A skateboard style refers to the way a skateboarder prefers to ride a skateboard. Skateboard styles can be broadly divided into two different categories: skateboarding to perform tricks and skateboarding as a means of transportation. Styles of skateboarding have evolved over time and are influenced by a number of factors including sociocultural evolution, mass media, music, technology, corporate influence and individual skill level.
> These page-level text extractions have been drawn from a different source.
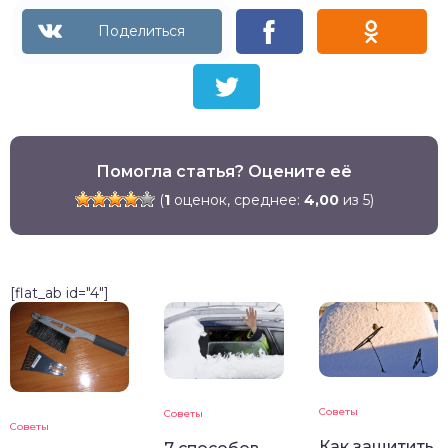
Помогла статья? Оцените её
(
1
оценок, среднее:
4,00
из 5)
[flat_ab id="4"]
Советы
Советы
Советы
Как защитить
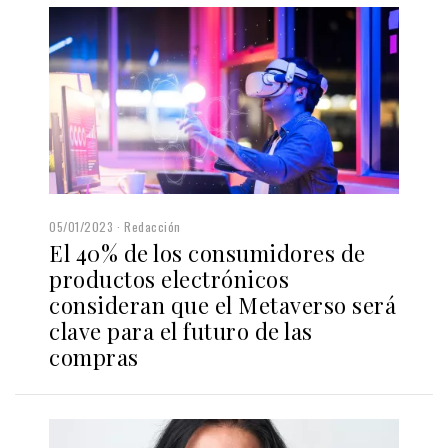
05/01/2023
Redacción
El 40% de los consumidores de
productos electrónicos
consideran que el Metaverso será
clave para el futuro de las
compras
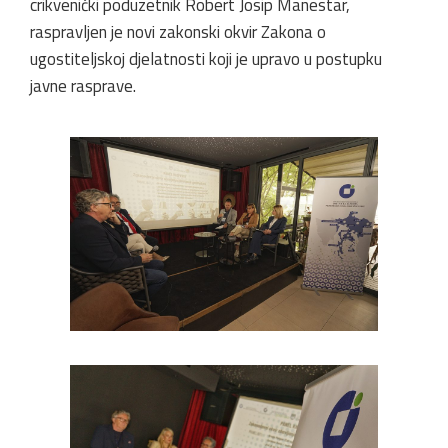
crikvenički poduzetnik Robert Josip Manestar,
raspravljen je novi zakonski okvir Zakona o
ugostiteljskoj djelatnosti koji je upravo u postupku
javne rasprave.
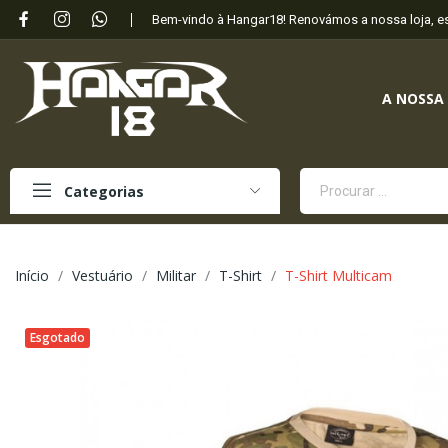
Bem-vindo à Hangar18! Renovámos a nossa loja, 
A NOSSA
Categorias
Início
Vestuário
Militar
T-Shirt
T-Shirt Multicam
Esgotado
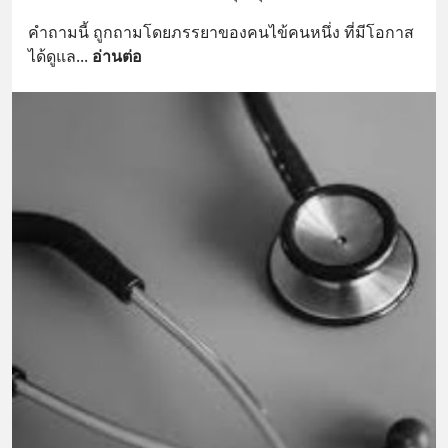
คำถามนี้ ถูกถามโดยภรรยาของคนไข้คนหนึ่ง ที่มีโอกาส
ได้ดูแล
... 
อ่านต่อ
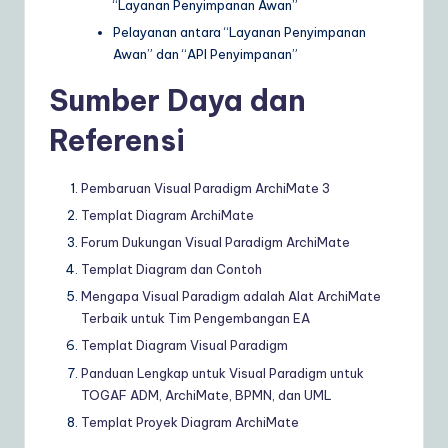
“Layanan Penyimpanan Awan”
Pelayanan antara “Layanan Penyimpanan
Awan” dan “API Penyimpanan”
Sumber Daya dan
Referensi
Pembaruan Visual Paradigm ArchiMate 3
Templat Diagram ArchiMate
Forum Dukungan Visual Paradigm ArchiMate
Templat Diagram dan Contoh
Mengapa Visual Paradigm adalah Alat ArchiMate
Terbaik untuk Tim Pengembangan EA
Templat Diagram Visual Paradigm
Panduan Lengkap untuk Visual Paradigm untuk
TOGAF ADM, ArchiMate, BPMN, dan UML
Templat Proyek Diagram ArchiMate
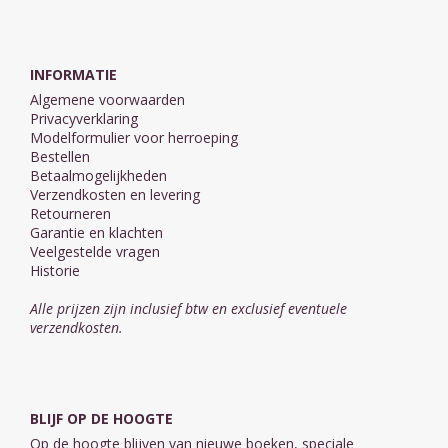
INFORMATIE
Algemene voorwaarden
Privacyverklaring
Modelformulier voor herroeping
Bestellen
Betaalmogelijkheden
Verzendkosten en levering
Retourneren
Garantie en klachten
Veelgestelde vragen
Historie
Alle prijzen zijn inclusief btw en exclusief eventuele
verzendkosten.
BLIJF OP DE HOOGTE
Op de hoogte blijven van nieuwe boeken, speciale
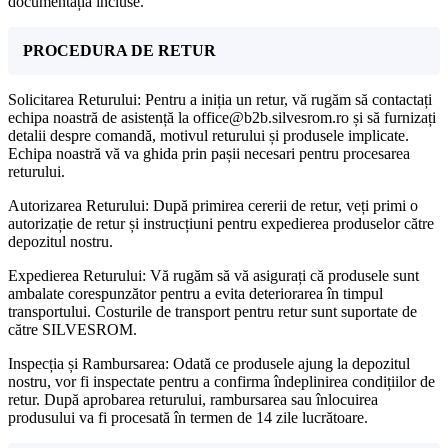
documentația incluse.
PROCEDURA DE RETUR
Solicitarea Returului: Pentru a iniția un retur, vă rugăm să contactați
echipa noastră de asistență la office@b2b.silvesrom.ro și să furnizați
detalii despre comandă, motivul returului și produsele implicate.
Echipa noastră vă va ghida prin pașii necesari pentru procesarea
returului.
Autorizarea Returului: După primirea cererii de retur, veți primi o
autorizație de retur și instrucțiuni pentru expedierea produselor către
depozitul nostru.
Expedierea Returului: Vă rugăm să vă asigurați că produsele sunt
ambalate corespunzător pentru a evita deteriorarea în timpul
transportului. Costurile de transport pentru retur sunt suportate de
către SILVESROM.
Inspecția și Rambursarea: Odată ce produsele ajung la depozitul
nostru, vor fi inspectate pentru a confirma îndeplinirea condițiilor de
retur. După aprobarea returului, rambursarea sau înlocuirea
produsului va fi procesată în termen de 14 zile lucrătoare.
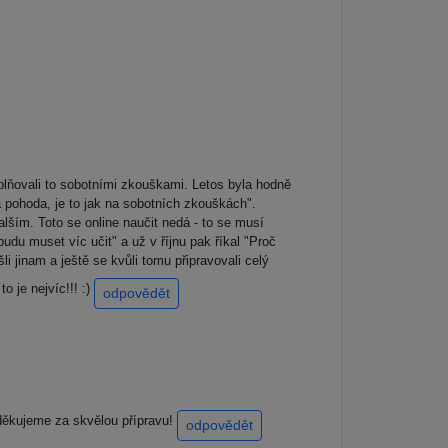
oplňovali to sobotními zkouškami. Letos byla hodně
la pohoda, je to jak na sobotních zkouškách".
dalším. Toto se online naučit nedá - to se musí
budu muset víc učit" a už v říjnu pak říkal "Proč
li jinam a ještě se kvůli tomu připravovali celý
o je nejvíc!!! :)
odpovědět
 děkujeme za skvělou přípravu!
odpovědět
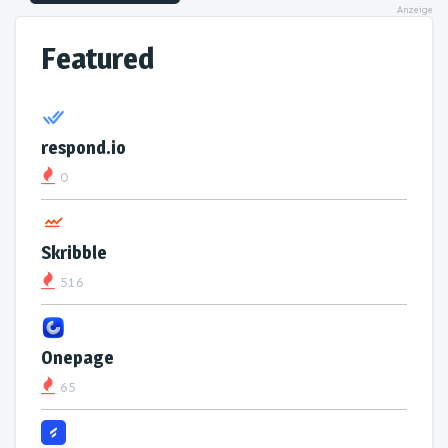
Anzeige
Featured
respond.io
0
Skribble
516
Onepage
65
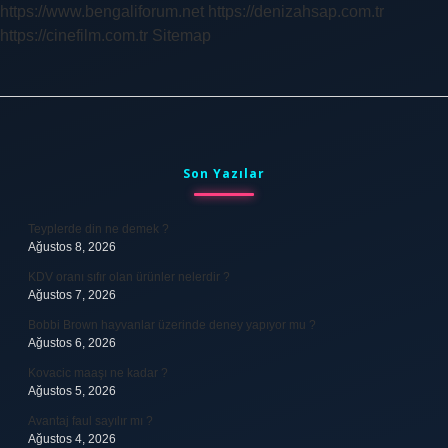
https://www.bengaliforum.net
https://denizahsap.com.tr
https://cinefilm.com.tr
Sitemap
Sidebar
Son Yazılar
Teyplerde din ne demek ?
Ağustos 8, 2026
KDV oranı sıfır olan ürünler nelerdir ?
Ağustos 7, 2026
Bobbi Brown hayvanlar üzerinde deney yapıyor mu ?
Ağustos 6, 2026
Kovacic maaşı ne kadar ?
Ağustos 5, 2026
Avantaj faul sayılır mı ?
Ağustos 4, 2026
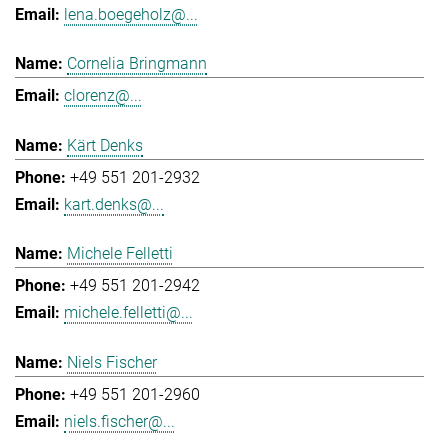
lena.boegeholz@...
Cornelia Bringmann
clorenz@...
Kärt Denks
+49 551 201-2932
kart.denks@...
Michele Felletti
+49 551 201-2942
michele.felletti@...
Niels Fischer
+49 551 201-2960
niels.fischer@...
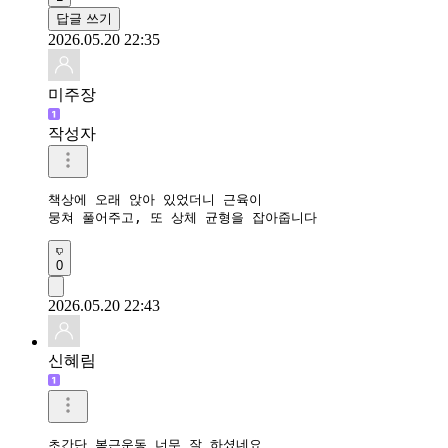
답글 쓰기
2026.05.20 22:35
미주장
작성자
책상에 오래 앉아 있었더니 근육이

뭉쳐 풀어주고, 또 상체 균형을 잡아줍니다
0
2026.05.20 22:43
신혜림
초간단 복근운동 너무 잘 하셨네요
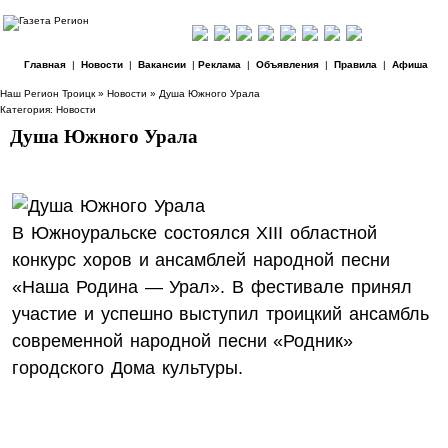
Главная
|
Новости
|
Вакансии
|
Реклама
|
Объявления
|
Правила
|
Афиша
Наш Регион Троицк
»
Новости
» Душа Южного Урала
Категория:
Новости
Душа Южного Урала
В Южноуральске состоялся
XIII
областной
конкурс хоров и ансамблей народной песни
«Наша Родина — Урал». В фестивале принял
участие и успешно выступил троицкий ансамбль
современной народной песни «Родник»
городского Дома культуры.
The styles used by different skateboarders when riding skateboards should not be confused with skater style, the manner in which skateboarders dress or act in relation to skateboarding culture.

Styles

Freestyle

Probably the oldest style of skateboarding, freestyle skateboarding developed from the use of skateboards as a mode of transport in the 1960s. Professional freestyle competitions often involved music and choreography and focused on fluidity and technical skill. The style changed significantly with the introduction of ollies and other tricks in the 1980s and the introduction of various obstacle elements.

Vert

Vert skateboarding has its genesis in "pool riding" - the riding of skateboards in emptied backyard swimming pools - during the 1970s. It involves skateboard riders moving from the horizontal (on the ground) to the vertical (on a ramp or other incline) to perform tricks - thus "vert". It is also referred to as "transition skateboarding" or "tranny skating". Skateboarders usually set-up their boards with 55mm (or larger) wheels and wider decks for more stability.

Street

Street skateboarding involves the use of urban obstacles like stairs and their handrails, planter boxes, drainage ditches, park benches and other street furniture. Skaters perform tricks around, on, onto or over these obstacles. Skateboarders usually set-up their boards with 55mm (or smaller) wheels and narrower decks to make the board flip and spin faster and to make performing tricks easier.

Park

Park skateboarding encompasses a variety of sub-styles adopted by those who ride skateboards in purpose-built skate parks. Most skate parks combine halfpipes and quarterpipes with various other "vert" skateboarding features as well as "street" obstacles such as stairs, ledges, and rails. The integration of these elements produces a different skating experience.

Slalom And One Wheel
"Slalom" skateboarding is the best way of showing your skateboarding skills. What it basically does is pass the plastic cones while skateboarding. You can't touch the board with the cones, if it gets touched, you will lose the competition. It has been called course competitions. Lots of skaters love to take part. The "one-wheel" skateboarding is a difficult style for all skateboarders. It needs a lot of balance and practice to be good at it. As the name is showing that the board includes only one wheel and you have to ride it with good balance ability.

Cruising
Cruising can be achieved with any type of skateboard through general urban areas without tricks. Skateboarders in this category often use "cruisers" which are generally wider and have rubbery wheels. Cruising, similarly to Downhill Skateboarding, is often used for transportation.

Downhill

Non-competition downhill skateboarding is one of the oldest styles of skateboarding and was popular in the early 1970s. Original longboards were described as being like snow skis (in terms of length). Modern riders often use longboards for races, but some use regular skateboards for non-competition downhill skateboarding.

Other styles
 Big Air Skateboarding was invented when Danny Way and DC Shoes created the "Mega Ramp", with a giant "roll in" for speed followed by a large launch ramp, a (approximately) 50 foot gap and (approximately) 25 foot quarterpipe. It has recently become popular enough to be an event in the X-games, and they are now adding other obstacles such as rails in the gap.